── RAW DATA

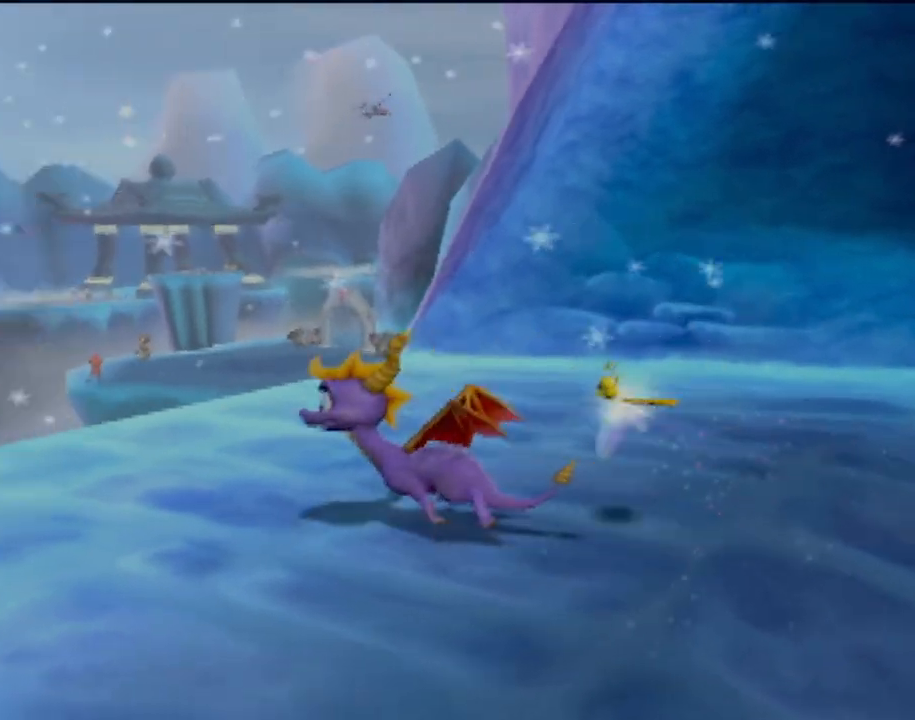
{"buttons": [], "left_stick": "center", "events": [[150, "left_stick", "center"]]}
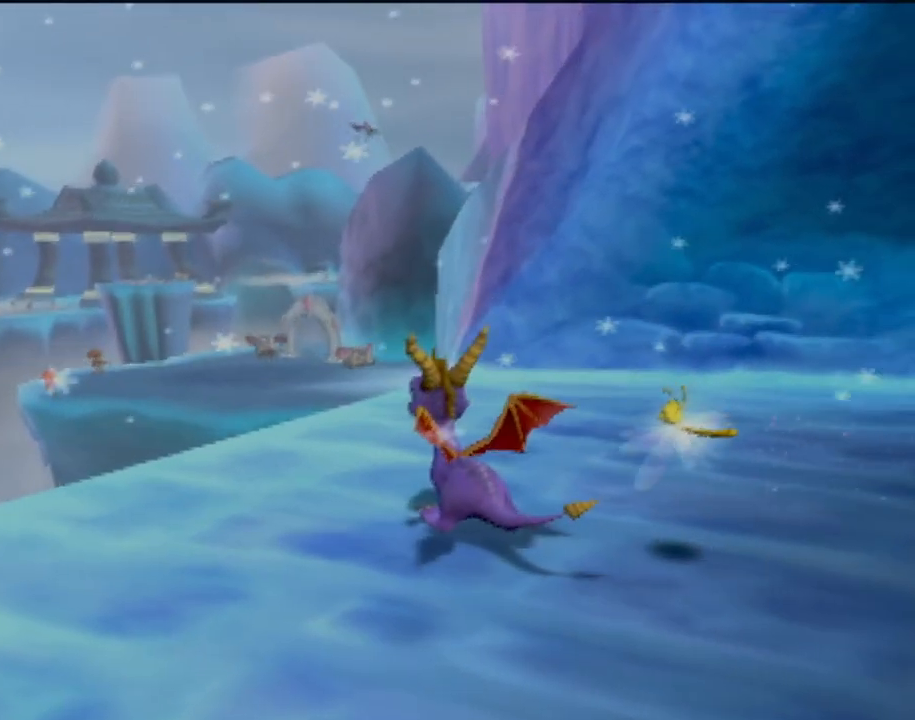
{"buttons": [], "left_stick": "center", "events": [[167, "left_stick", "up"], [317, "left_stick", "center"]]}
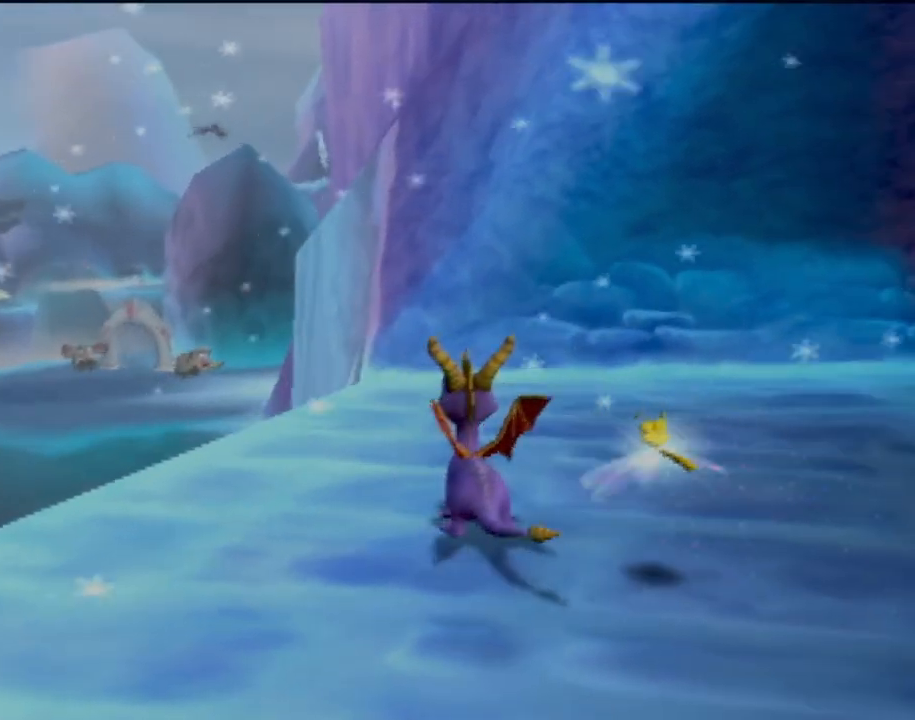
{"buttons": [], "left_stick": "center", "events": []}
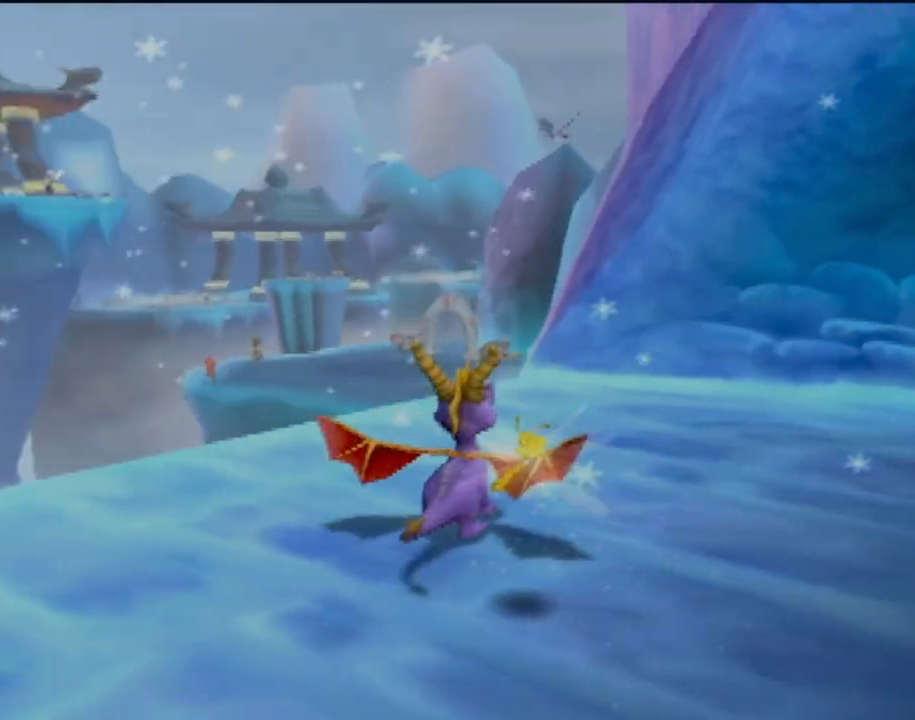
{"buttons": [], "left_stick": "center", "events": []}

────

TASK:
Return the material exactly as given above, picture-free.

EXERCISE ANSWER:
{"buttons": [], "left_stick": "center", "events": [[150, "left_stick", "center"]]}
{"buttons": [], "left_stick": "center", "events": [[167, "left_stick", "up"], [317, "left_stick", "center"]]}
{"buttons": [], "left_stick": "center", "events": []}
{"buttons": [], "left_stick": "center", "events": []}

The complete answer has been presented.